Namibia had huge housing demand at the time. Akinin launched a startup to offer digital mortgages but pivoted to a construction company with a presence in Namibia, Zambia and Cameroon.
Due to the pandemic, Akinin’s construction company embarked on a COVID relief program to donate food supplies in Namibia. Then, he stumbled on the country’s B2B e-commerce retail opportunity.
“We went into the informal sector and realized that the city had shut down every single informal retailer. And when they did that, we had this software we had developed to like digitize housing demand,” he said, describing how JABU started.
“We hired 40 people from the community and in about one or two weeks, we registered 1,000 shops that had been affected by this shutdown. We realized that there’s a huge opportunity here to not only help them reopen but understand something very key here that they have no supply chain and also no way of sourcing their products at an affordable rate.”
Informal retail is still king in Africa. A study by PwC reported that informal channels such as kiosks and mom-and-pop stores account for 90% of sales in Africa’s major economies.
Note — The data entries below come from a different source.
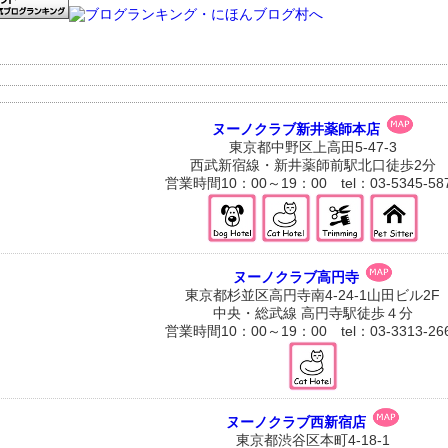
ヌーノクラブ新井薬師本店
東京都中野区上高田5-47-3
西武新宿線・新井薬師前駅北口徒歩2分
営業時間10：00～19：00 tel：03-5345-58
ヌーノクラブ高円寺
東京都杉並区高円寺南4-24-1山田ビル2F
中央・総武線 高円寺駅徒歩４分
営業時間10：00～19：00 tel：03-3313-26
ヌーノクラブ西新宿店
東京都渋谷区本町4-18-1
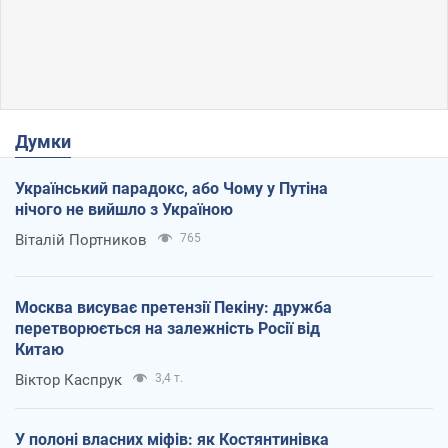
Думки
Український парадокс, або Чому у Путіна
нічого не вийшло з Україною
Віталій Портников
765
Москва висуває претензії Пекіну: дружба
перетворюється на залежність Росії від
Китаю
Віктор Каспрук
3,4 т.
У полоні власних міфів: як Костянтинівка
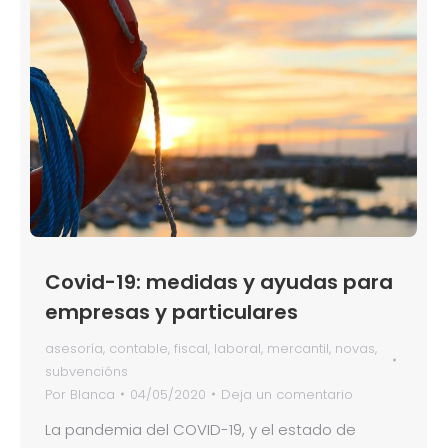
Covid-19: medidas y ayudas para
empresas y particulares
asesoría
,
contable
,
fiscal
,
laboral
,
mercantil
,
novas
,
subvencións
Por
Blanca
04/05/2020
Deja un comentario
La pandemia del COVID-19, y el estado de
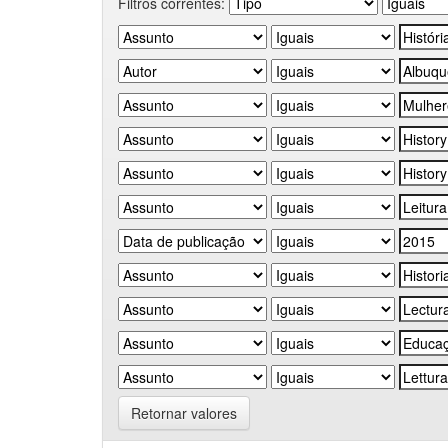
Filtros correntes:
Retornar valores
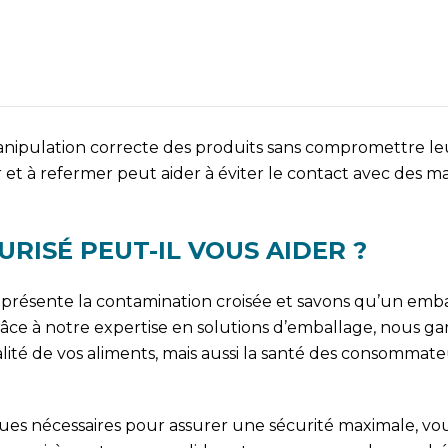
nipulation correcte des produits sans compromettre le
 et à refermer peut aider à éviter le contact avec des ma
ISÉ PEUT-IL VOUS AIDER ?
eprésente la contamination croisée et savons qu’un emb
râce à notre expertise en solutions d’emballage, nous ga
té de vos aliments, mais aussi la santé des consommate
ques nécessaires pour assurer une sécurité maximale, vo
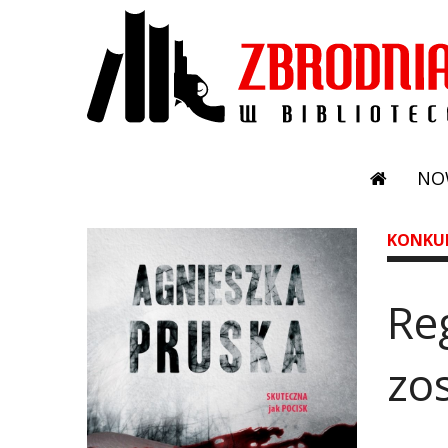
NO
KONKU
Re
zos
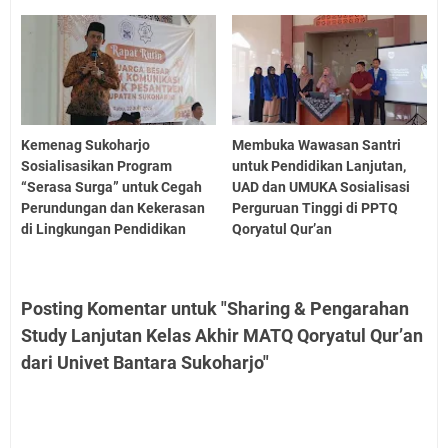
Kemenag Sukoharjo
Membuka Wawasan Santri
Sosialisasikan Program
untuk Pendidikan Lanjutan,
“Serasa Surga” untuk Cegah
UAD dan UMUKA Sosialisasi
Perundungan dan Kekerasan
Perguruan Tinggi di PPTQ
di Lingkungan Pendidikan
Qoryatul Qur’an
Posting Komentar untuk "Sharing & Pengarahan
Study Lanjutan Kelas Akhir MATQ Qoryatul Qur’an
dari Univet Bantara Sukoharjo"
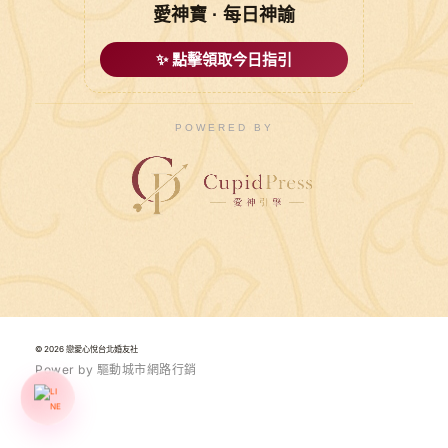
愛神寶 · 每日神諭
✨ 點擊領取今日指引
POWERED BY
© 2026 戀愛心悅台北婚友社
P
o
w
e
r
b
y
驅
動
城
市
網
路
行
銷
1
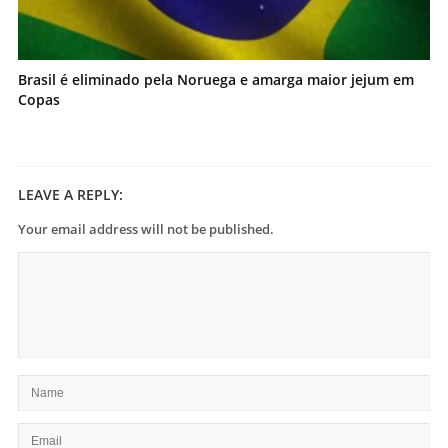
Brasil é eliminado pela Noruega e amarga maior jejum em
Copas
LEAVE A REPLY:
Your email address will not be published.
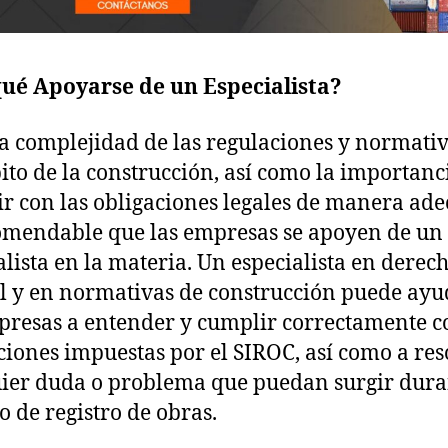
qué Apoyarse de un Especialista?
a complejidad de las regulaciones y normati
ito de la construcción, así como la importanc
r con las obligaciones legales de manera ad
omendable que las empresas se apoyen de un
alista en la materia. Un especialista en derec
l y en normativas de construcción puede ayu
presas a entender y cumplir correctamente c
ciones impuestas por el SIROC, así como a res
ier duda o problema que puedan surgir dura
o de registro de obras.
The opportunity is so large that some startups, such as Nigerian B2B retail platform Sabi (a Rensource spinoff), said it was processing almost $12 million monthly GMV, TechCrunch learned in an interview with its founders in November.
JABU, with more than 200 employees, is gearing for a Series A fundraising this quarter, Akinin told TechCrunch. The startup will use the seed round and subsequent growth round to expand into Botswana and South Africa, grow its tech and operations team, and train its field agents.